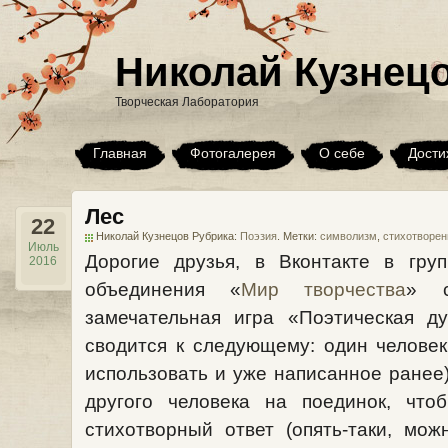
Николай Кузнец
Творческая Лаборатория
Главная
Фотогалерея
О себе
Дости
Лес
22
Николай Кузнецов Рубрика:
Поэзия
. Метки:
символизм
,
стихотворен
Июль
Дорогие друзья, в Вконтакте в груп
2016
объединения «
Мир творчества
» с
замечательная игра «Поэтическая ду
сводится к следующему: один челове
использовать и уже написанное ранее)
другого человека на поединок, что
стихотворный ответ (опять-таки, мо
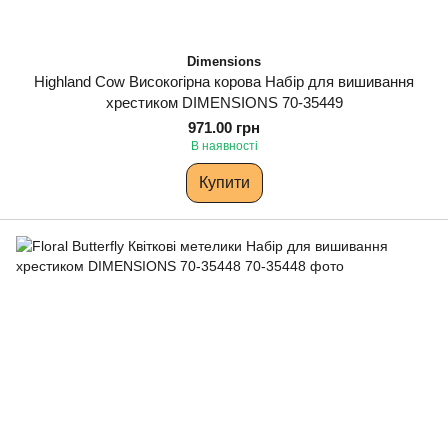
Dimensions
Highland Cow Високогірна корова Набір для вишивання
хрестиком DIMENSIONS 70-35449
971.00 грн
В наявності
Купити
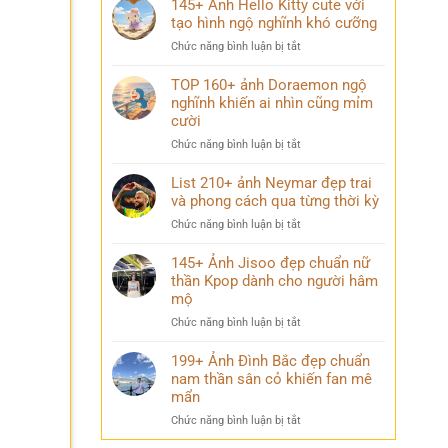
145+ Ảnh Hello Kitty cute với
trường
trai
tạo hình ngộ nghĩnh khó cưỡng
chất
đẹp
lượng
ở
Chức năng bình luận bị tắt
K9
cao
145+
cuốn
đầy
Ảnh
TOP 160+ ảnh Doraemon ngộ
hút
ý
Hello
nghĩnh khiến ai nhìn cũng mỉm
với
nghĩa
Kitty
cười
thần
cute
thái
ở
Chức năng bình luận bị tắt
với
chuẩn
TOP
tạo
nam
160+
List 210+ ảnh Neymar đẹp trai
hình
thần
ảnh
và phong cách qua từng thời kỳ
ngộ
Doraemon
nghĩnh
ở
Chức năng bình luận bị tắt
ngộ
khó
List
nghĩnh
cưỡng
210+
145+ Ảnh Jisoo đẹp chuẩn nữ
khiến
ảnh
thần Kpop dành cho người hâm
ai
Neymar
mộ
nhìn
đẹp
cũng
ở
Chức năng bình luận bị tắt
trai
mỉm
145+
và
cười
Ảnh
199+ Ảnh Đình Bắc đẹp chuẩn
phong
Jisoo
nam thần sân cỏ khiến fan mê
cách
đẹp
qua
mẩn
chuẩn
từng
ở
Chức năng bình luận bị tắt
nữ
thời
199+
thần
kỳ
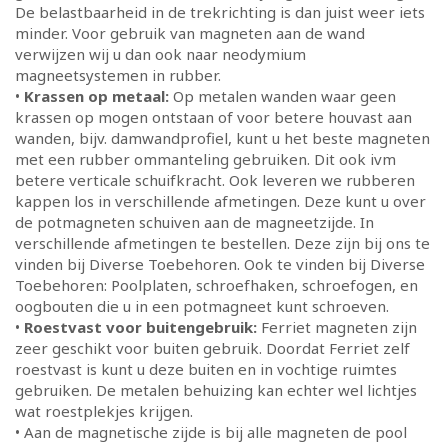
De belastbaarheid in de trekrichting is dan juist weer iets
minder. Voor gebruik van magneten aan de wand
verwijzen wij u dan ook naar neodymium
magneetsystemen in rubber.
•
Krassen op metaal:
Op metalen wanden waar geen
krassen op mogen ontstaan of voor betere houvast aan
wanden, bijv. damwandprofiel, kunt u het beste magneten
met een rubber ommanteling gebruiken. Dit ook ivm
betere verticale schuifkracht. Ook leveren we rubberen
kappen los in verschillende afmetingen. Deze kunt u over
de potmagneten schuiven aan de magneetzijde. In
verschillende afmetingen te bestellen. Deze zijn bij ons te
vinden bij Diverse Toebehoren. Ook te vinden bij Diverse
Toebehoren: Poolplaten, schroefhaken, schroefogen, en
oogbouten die u in een potmagneet kunt schroeven.
•
Roestvast voor buitengebruik:
Ferriet magneten zijn
zeer geschikt voor buiten gebruik. Doordat Ferriet zelf
roestvast is kunt u deze buiten en in vochtige ruimtes
gebruiken. De metalen behuizing kan echter wel lichtjes
wat roestplekjes krijgen.
• Aan de magnetische zijde is bij alle magneten de pool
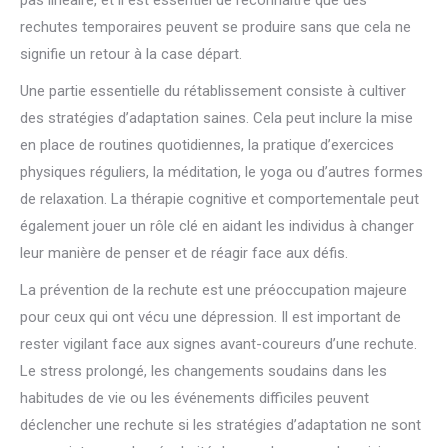
pas linéaire, et il est essentiel de reconnaître que des
rechutes temporaires peuvent se produire sans que cela ne
signifie un retour à la case départ.
Une partie essentielle du rétablissement consiste à cultiver
des stratégies d’adaptation saines. Cela peut inclure la mise
en place de routines quotidiennes, la pratique d’exercices
physiques réguliers, la méditation, le yoga ou d’autres formes
de relaxation. La thérapie cognitive et comportementale peut
également jouer un rôle clé en aidant les individus à changer
leur manière de penser et de réagir face aux défis.
La prévention de la rechute est une préoccupation majeure
pour ceux qui ont vécu une dépression. Il est important de
rester vigilant face aux signes avant-coureurs d’une rechute.
Le stress prolongé, les changements soudains dans les
habitudes de vie ou les événements difficiles peuvent
déclencher une rechute si les stratégies d’adaptation ne sont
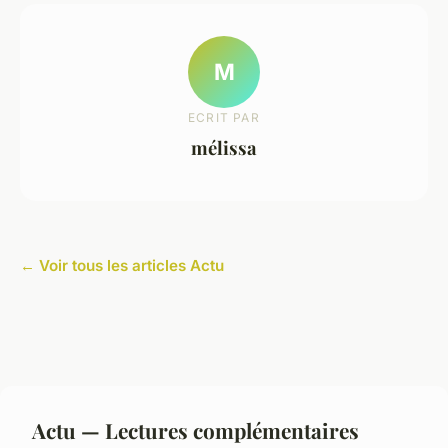
M
ECRIT PAR
mélissa
← Voir tous les articles Actu
Actu — Lectures complémentaires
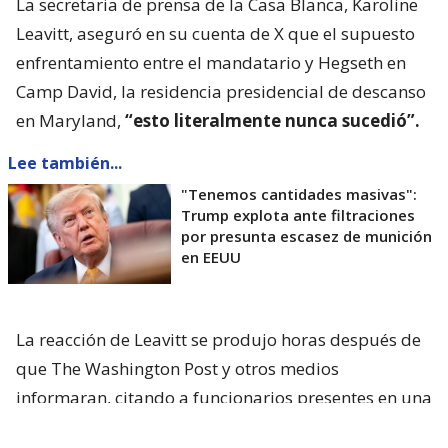
La secretaria de prensa de la Casa Blanca, Karoline
Leavitt, aseguró en su cuenta de X que el supuesto
enfrentamiento entre el mandatario y Hegseth en
Camp David, la residencia presidencial de descanso
en Maryland,
“esto literalmente nunca sucedió”.
Lee también...
"Tenemos cantidades masivas":
Trump explota ante filtraciones
por presunta escasez de munición
en EEUU
La reacción de Leavitt se produjo horas después de
que The Washington Post y otros medios
informaran, citando a funcionarios presentes en una
reunión celebrada el viernes pasado, que
Trump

→ **Task objective**
Pictures aside, repeat each entry in full and without change.

→ **Answer area**
Николай Кузнец
Творческая Лаборатория
Главная
Фотогалерея
О себе
Дости
Лес
22
Николай Кузнецов Рубрика:
Поэзия
. Метки:
символизм
,
стихотворен
Июль
Дорогие друзья, в Вконтакте в груп
2016
объединения «
Мир творчества
» с
замечательная игра «Поэтическая ду
сводится к следующему: один челове
использовать и уже написанное ранее)
другого человека на поединок, что
стихотворный ответ (опять-таки, мо
Dimensions
Highland Cow Високогірна корова Набір для вишивання
хрестиком DIMENSIONS 70-35449
971.00 грн
В наявності
Купити
145+ Ảnh Hello Kitty cute với
trường
trai
tạo hình ngộ nghĩnh khó cưỡng
chất
đẹp
lượng
ở
Chức năng bình luận bị tắt
K9
cao
145+
cuốn
đầy
Ảnh
TOP 160+ ảnh Doraemon ngộ
hút
ý
Hello
nghĩnh khiến ai nhìn cũng mỉm
với
nghĩa
Kitty
cười
thần
cute
thái
ở
Chức năng bình luận bị tắt
với
chuẩn
TOP
tạo
nam
160+
List 210+ ảnh Neymar đẹp trai
hình
thần
ảnh
và phong cách qua từng thời kỳ
ngộ
Doraemon
nghĩnh
ở
Chức năng bình luận bị tắt
ngộ
khó
List
nghĩnh
cưỡng
210+
145+ Ảnh Jisoo đẹp chuẩn nữ
khiến
ảnh
thần Kpop dành cho người hâm
ai
Neymar
mộ
nhìn
đẹp
cũng
ở
Chức năng bình luận bị tắt
trai
mỉm
145+
và
cười
Ảnh
199+ Ảnh Đình Bắc đẹp chuẩn
phong
Jisoo
nam thần sân cỏ khiến fan mê
cách
đẹp
qua
mẩn
chuẩn
từng
ở
Chức năng bình luận bị tắt
nữ
thời
199+
thần
kỳ
De belastbaarheid in de trekrichting is dan juist weer iets
minder. Voor gebruik van magneten aan de wand
verwijzen wij u dan ook naar neodymium
magneetsystemen in rubber.
•
Krassen op metaal:
Op metalen wanden waar geen
krassen op mogen ontstaan of voor betere houvast aan
wanden, bijv. damwandprofiel, kunt u het beste magneten
met een rubber ommanteling gebruiken. Dit ook ivm
betere verticale schuifkracht. Ook leveren we rubberen
kappen los in verschillende afmetingen. Deze kunt u over
de potmagneten schuiven aan de magneetzijde. In
verschillende afmetingen te bestellen. Deze zijn bij ons te
vinden bij Diverse Toebehoren. Ook te vinden bij Diverse
Toebehoren: Poolplaten, schroefhaken, schroefogen, en
oogbouten die u in een potmagneet kunt schroeven.
•
Roestvast voor buitengebruik:
Ferriet magneten zijn
zeer geschikt voor buiten gebruik. Doordat Ferriet zelf
roestvast is kunt u deze buiten en in vochtige ruimtes
gebruiken. De metalen behuizing kan echter wel lichtjes
wat roestplekjes krijgen.
• Aan de magnetische zijde is bij alle magneten de pool
pas linéaire, et il est essentiel de reconnaître que des
rechutes temporaires peuvent se produire sans que cela ne
signifie un retour à la case départ.
Une partie essentielle du rétablissement consiste à cultiver
des stratégies d’adaptation saines. Cela peut inclure la mise
en place de routines quotidiennes, la pratique d’exercices
physiques réguliers, la méditation, le yoga ou d’autres formes
de relaxation. La thérapie cognitive et comportementale peut
également jouer un rôle clé en aidant les individus à changer
leur manière de penser et de réagir face aux défis.
La prévention de la rechute est une préoccupation majeure
pour ceux qui ont vécu une dépression. Il est important de
rester vigilant face aux signes avant-coureurs d’une rechute.
Le stress prolongé, les changements soudains dans les
habitudes de vie ou les événements difficiles peuvent
déclencher une rechute si les stratégies d’adaptation ne sont
M
ECRIT PAR
mélissa
← Voir tous les articles Actu
Actu — Lectures complémentaires
La secretaria de prensa de la Casa Blanca, Karoline
Leavitt, aseguró en su cuenta de X que el supuesto
enfrentamiento entre el mandatario y Hegseth en
Camp David, la residencia presidencial de descanso
en Maryland,
“esto literalmente nunca sucedió”.
Lee también...
"Tenemos cantidades masivas":
Trump explota ante filtraciones
por presunta escasez de munición
en EEUU
La reacción de Leavitt se produjo horas después de
que The Washington Post y otros medios
informaran, citando a funcionarios presentes en una
reunión celebrada el viernes pasado, que
Trump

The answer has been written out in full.